Wednesday, March 28, 2007

Friends: most overrated and overused word!

Have you ever considered the fact that calling someone your "friend" may not necessarily be a good thing? We already know that the interpretation of the word is subjected to the perceptions of the listener as well as the speaker.

Hmmmm..friends of the opposite sex may view the term really differently and should be explained thoroughly.

Take for instance this scenario:

Guy: Hey, Sally! Thanks for coming out with me tonight! I had a great time!
Gal: Awwww, thanks, Billy. I had a great time too. *gentle kiss on the cheek*
Guy: I'd like go out again with you....soon.
Gal: Me too! I think it's a wonderful idea! You're a "nice" guy. I'm glad we're friends!

screeeeeeeeeechhhhhhhh!!!!!!

It is at the very moment that the definition of friend needs to be emphasized! Dude is trying to get with ole girl and she's placed him in the "Friend Zone". Or has she?

The problem is that dude doesn't know what kind of friend he is to her. Is she open to the advancements? Will she be surprised if he hits her with the"I want to be more than friends" line? But, on the other hand, does she realizes that "nice guy" term generally means the kiss of death to dudes? probably not!

In other instances, people use the word to describe some acquaintance of theirs. Perhaps someone they exchange pleasantries with more than once or twice in a social setting. Even someone that they grew up with.

*note to self*-just because I've known them for 20 yrs, doesn't make them my friend

Here's my questions about the friend label:

Men-Women relationship
1. What does friend mean to you if there is romantic interest in either party?
2. Does the label of friend change to dating because you had sex?
3. Is there a way out of the "Friend Zone"? other than sex, of course...lol
4. What do you expect them to do as your friend? Be more creative than "just be there for me" whack a$$ line
5. Are there any words that are synonymous that can be substituted for clarity?

Same Sex relationship
1. What is required for them to lose you as a friend?
2. What makes you think they are your friend? Is it based on not having any problems with them after several weeks/months/years?
3. Is there a system of merit/demerits?
4. How do you determine "best friend(s)?
5. If there is no test of loyalty, do they just remain your friend forever?

Just a few questions. I'd like for us to be creative. Either add more questions or answer questions. I think in the midst of all the chaos regarding relationships in general, the missing ingredient is effective communication. We can start right now!!!! Someone could have saved me from embarrassment, just by telling me that friend really meant.."no..we can't do that..we're friends"...but you're a great guy/gal!

Who is up for the challenge?

24 comments:

Shai said...

I am too wired on coffee now to pontificate on your questions right now. Maybe later. LOL.

● Excerpted records:

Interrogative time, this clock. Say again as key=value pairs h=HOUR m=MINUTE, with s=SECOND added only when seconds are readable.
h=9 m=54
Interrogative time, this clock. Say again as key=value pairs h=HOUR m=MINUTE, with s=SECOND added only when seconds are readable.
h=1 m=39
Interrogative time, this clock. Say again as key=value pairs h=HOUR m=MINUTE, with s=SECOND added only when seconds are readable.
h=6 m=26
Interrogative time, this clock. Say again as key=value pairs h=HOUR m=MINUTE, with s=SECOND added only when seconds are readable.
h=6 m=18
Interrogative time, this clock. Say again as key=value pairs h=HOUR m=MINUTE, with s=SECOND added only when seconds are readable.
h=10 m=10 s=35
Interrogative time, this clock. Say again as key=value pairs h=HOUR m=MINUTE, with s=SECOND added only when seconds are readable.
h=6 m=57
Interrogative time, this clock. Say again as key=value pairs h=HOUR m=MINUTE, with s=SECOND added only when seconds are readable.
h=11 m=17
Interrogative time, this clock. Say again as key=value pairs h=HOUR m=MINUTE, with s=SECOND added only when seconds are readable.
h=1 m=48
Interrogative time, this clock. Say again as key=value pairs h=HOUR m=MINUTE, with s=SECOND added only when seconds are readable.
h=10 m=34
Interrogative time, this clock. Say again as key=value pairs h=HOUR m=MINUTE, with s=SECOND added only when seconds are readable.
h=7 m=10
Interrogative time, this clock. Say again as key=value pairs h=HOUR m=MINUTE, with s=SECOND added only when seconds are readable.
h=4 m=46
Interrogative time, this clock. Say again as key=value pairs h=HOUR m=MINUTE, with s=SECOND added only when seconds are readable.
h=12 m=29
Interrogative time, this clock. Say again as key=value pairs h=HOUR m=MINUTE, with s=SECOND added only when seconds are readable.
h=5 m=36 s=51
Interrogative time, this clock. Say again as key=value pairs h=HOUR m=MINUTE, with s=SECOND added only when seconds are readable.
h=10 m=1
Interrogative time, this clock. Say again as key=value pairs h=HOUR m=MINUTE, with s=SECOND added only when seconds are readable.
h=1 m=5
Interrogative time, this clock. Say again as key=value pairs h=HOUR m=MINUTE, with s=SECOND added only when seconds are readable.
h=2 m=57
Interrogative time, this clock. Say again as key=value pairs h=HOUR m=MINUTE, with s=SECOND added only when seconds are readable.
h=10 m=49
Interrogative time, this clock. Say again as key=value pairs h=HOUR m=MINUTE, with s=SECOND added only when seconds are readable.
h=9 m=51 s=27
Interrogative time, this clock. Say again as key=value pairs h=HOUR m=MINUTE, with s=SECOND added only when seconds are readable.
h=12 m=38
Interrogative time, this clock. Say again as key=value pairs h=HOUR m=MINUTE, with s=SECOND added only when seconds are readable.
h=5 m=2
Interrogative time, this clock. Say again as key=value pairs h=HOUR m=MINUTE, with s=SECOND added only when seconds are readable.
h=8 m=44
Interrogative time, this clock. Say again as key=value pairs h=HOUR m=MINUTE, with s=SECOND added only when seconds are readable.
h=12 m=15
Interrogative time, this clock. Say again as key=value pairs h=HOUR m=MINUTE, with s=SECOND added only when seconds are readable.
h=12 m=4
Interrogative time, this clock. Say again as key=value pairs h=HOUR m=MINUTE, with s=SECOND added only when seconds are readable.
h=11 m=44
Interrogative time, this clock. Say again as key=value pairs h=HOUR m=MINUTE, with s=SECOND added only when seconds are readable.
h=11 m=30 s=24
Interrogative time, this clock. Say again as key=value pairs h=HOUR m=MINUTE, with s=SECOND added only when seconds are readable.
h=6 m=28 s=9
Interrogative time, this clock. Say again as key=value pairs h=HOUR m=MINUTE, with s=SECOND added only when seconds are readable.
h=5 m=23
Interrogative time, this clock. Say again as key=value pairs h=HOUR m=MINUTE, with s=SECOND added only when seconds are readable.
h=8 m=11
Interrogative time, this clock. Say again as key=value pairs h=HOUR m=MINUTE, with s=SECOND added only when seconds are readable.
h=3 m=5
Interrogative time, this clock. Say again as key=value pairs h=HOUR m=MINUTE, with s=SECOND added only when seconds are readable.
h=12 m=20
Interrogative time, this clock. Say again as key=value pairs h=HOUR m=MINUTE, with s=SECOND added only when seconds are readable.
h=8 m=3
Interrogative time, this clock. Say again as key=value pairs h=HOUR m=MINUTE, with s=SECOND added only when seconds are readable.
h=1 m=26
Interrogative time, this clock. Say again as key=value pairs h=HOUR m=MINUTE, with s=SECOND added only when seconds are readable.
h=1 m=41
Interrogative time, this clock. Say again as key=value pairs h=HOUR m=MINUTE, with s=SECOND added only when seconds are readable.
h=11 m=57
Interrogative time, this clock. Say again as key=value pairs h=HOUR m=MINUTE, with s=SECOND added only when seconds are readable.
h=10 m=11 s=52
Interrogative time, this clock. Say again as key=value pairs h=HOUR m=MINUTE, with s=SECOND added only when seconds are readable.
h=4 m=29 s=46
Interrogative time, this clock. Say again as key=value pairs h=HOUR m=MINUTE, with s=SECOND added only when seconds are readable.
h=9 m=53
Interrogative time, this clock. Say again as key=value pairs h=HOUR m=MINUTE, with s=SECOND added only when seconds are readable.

● Problem requirements:
In the blog post about the word "friend," how would this sentence read in Spanish: "The problem is that dude doesn't know what kind of friend he is to her."? The records play no part in the task.

● Written solution:
El problema es que el tipo no sabe qué clase de amigo es para ella.